Chapter 11: Database Performance
Chapter 11: Database Performance κ΄λ ¨
SQL Indexes
An index is an in-memory structure that ensures that queries we run on a database are performant, that is to say, they run quickly.
If you've learned about data structures, most database indexes are just binary trees. The binary tree can be stored in ram as well as on disk, and it makes it easy to lookup the location of an entire row.
PRIMARY KEY
columns are indexed by default, ensuring you can look up a row by its id
very quickly. But if you have other columns that you want to be able to do quick lookups on, you'll need to index them.
CREATE INDEX
CREATE INDEX index_name on table_name (column_name);
It's fairly common to name an index after the column it's created on with a suffix of _idx
.
Index Review
As we discussed, an index is a data structure that can perform quick lookups. By indexing a column, we create a new in-memory structure, usually a binary-tree, where the values in the indexed column are sorted into the tree to keep lookups fast.
In terms of Big-O complexity, a binary tree index ensures that lookups are O(log(n)).
Shouldn't we index everything? We can make the database ultra-fast!
While indexes make specific kinds of lookups much faster, they also add performance overhead - they can slow down a database in other ways.
Think about it: if you index every column, you could have hundreds of binary trees in memory. That needlessly bloats the memory usage of your database. It also means that each time you insert a record, that record needs to be added to many trees - slowing down your insert speed.
Rule of thumb
Add an index to columns you know you'll be doing frequent lookups on. Leave everything else un-indexed. You can always add indexes later.
Multi-column indexes
Multi-column indexes are useful for the exact reason you might think - they speed up lookups that depend on multiple columns.
CREATE INDEX
CREATE INDEX first_name_last_name_age_idx
ON users (first_name, last_name, age);
A multi-column index is sorted by the first column first, the second column next, and so forth. A lookup on only the first column in a multi-column index gets almost all of the performance improvements that it would get from its own single-column index.
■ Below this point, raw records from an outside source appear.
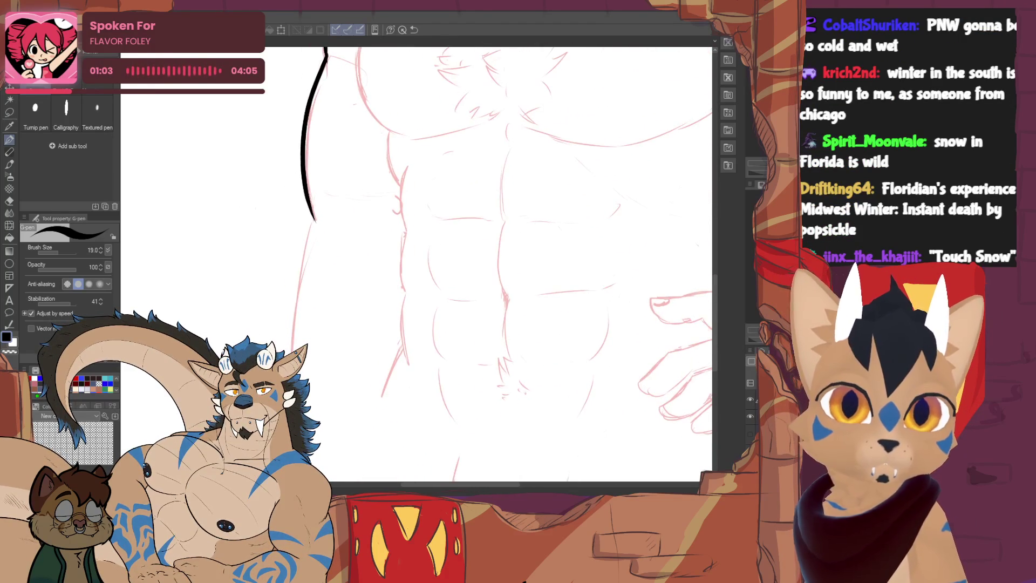
mouse_move(313, 219)
mouse_down()
mouse_move(300, 277)
mouse_move(316, 404)
mouse_up()
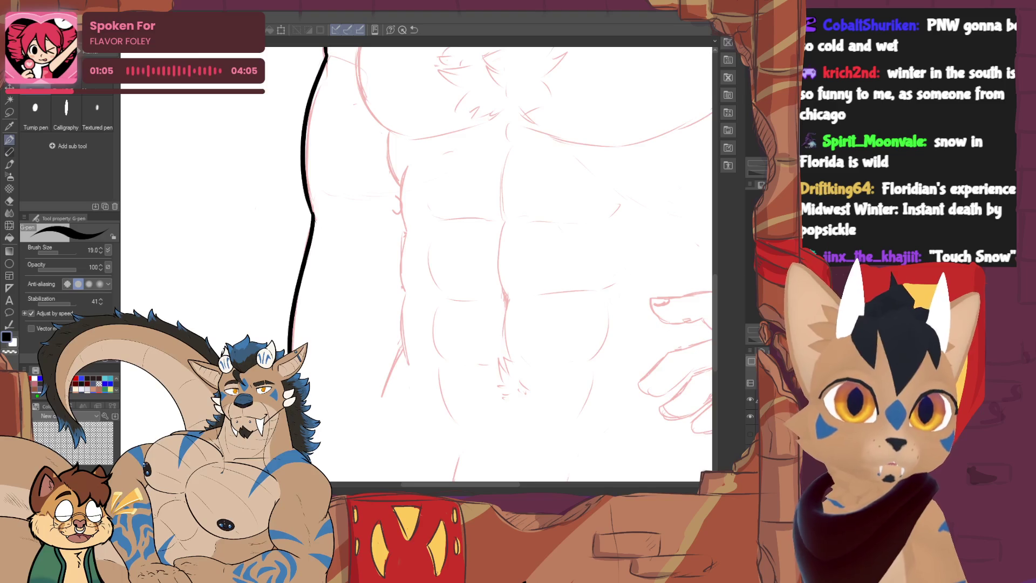
scroll(416, 264, up, 5)
drag(296, 195, 261, 345)
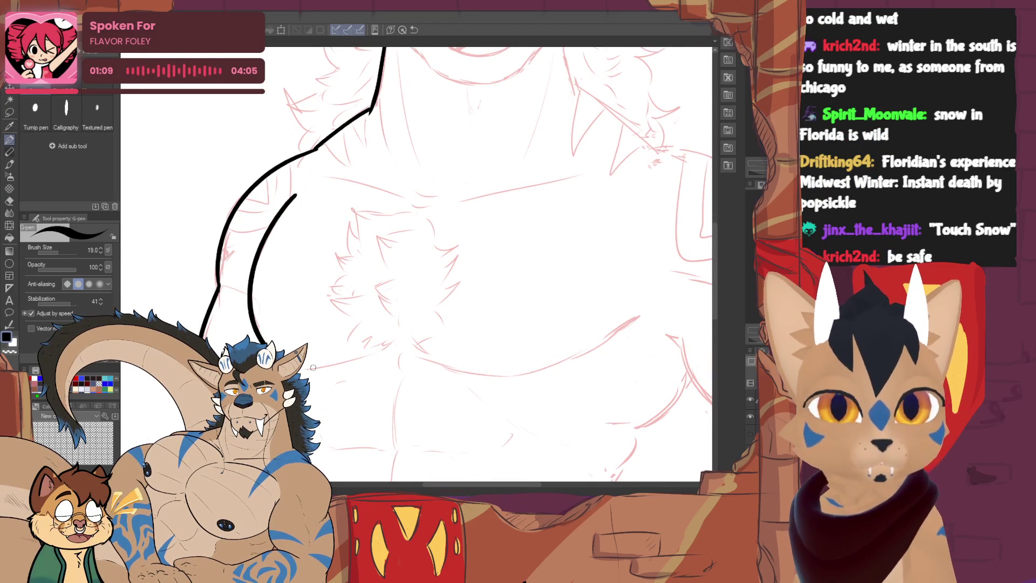
key(ctrl+z)
drag(301, 191, 261, 336)
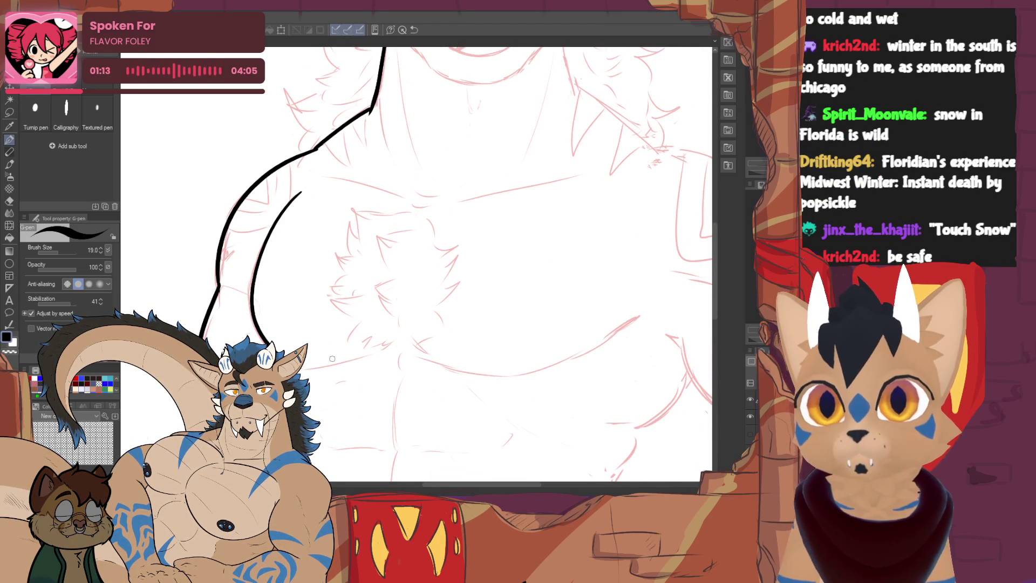
key(ctrl+z)
drag(296, 194, 258, 335)
scroll(415, 264, down, 2)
But lookups on only the second or third column will have very degraded performance.
Rule of thumb
Unless you have specific reasons to do something special, only add multi-column indexes if you're doing frequent lookups on a specific combination of columns.
Denormalizing for speed
I left you with a cliffhanger in the "normalization" chapter. As it turns out, data integrity and deduplication come at a cost, and that cost is usually speed.
Joining tables together, using subqueries, performing aggregations, and running post-hoc calculations all take time. At very large scales these advanced techniques can actually take a huge performance toll on an application - sometimes grinding the database server to a halt.
Storing duplicate information can drastically speed up an application that needs to look it up in different ways. For example, if you store a user's country information right on their user record, no expensive join is required to load their profile page.
That said, denormalize at your own risk. Denormalizing a database incurs a large risk of inaccurate and buggy data.
In my opinion, it should be used as a kind of "last resort" in the name of speed.
SQL Injection
SQL is a very common way hackers attempt to cause damage or breach a database. One of my favorite XKCD comics of all time demonstrates the problem:
The joke here is that if someone was using this query:
INSERT INTO students(name) VALUES (?);
And the "name" of a student was 'Robert'); DROP TABLE students;--
then the resulting SQL query would look like this:
INSERT INTO students(name) VALUES ('Robert'); DROP TABLE students;
As you can see, this is actually 2 queries! The first one inserts "Robert" into the database, and the second one deletes the students table!
How do we protect against SQL injection?
You need to be aware of SQL injection attacks, but to be honest the solution these days is to simply use a modern SQL library that sanitizes SQL inputs. We don't often need to sanitize inputs by hand at the application level anymore.
For example, the Go standard library's SQL packages automatically protects your inputs against SQL attacks if you use it properly. In short, don't interpolate user input into raw strings yourself - make sure your database library has a way to sanitize inputs, and pass it those raw values.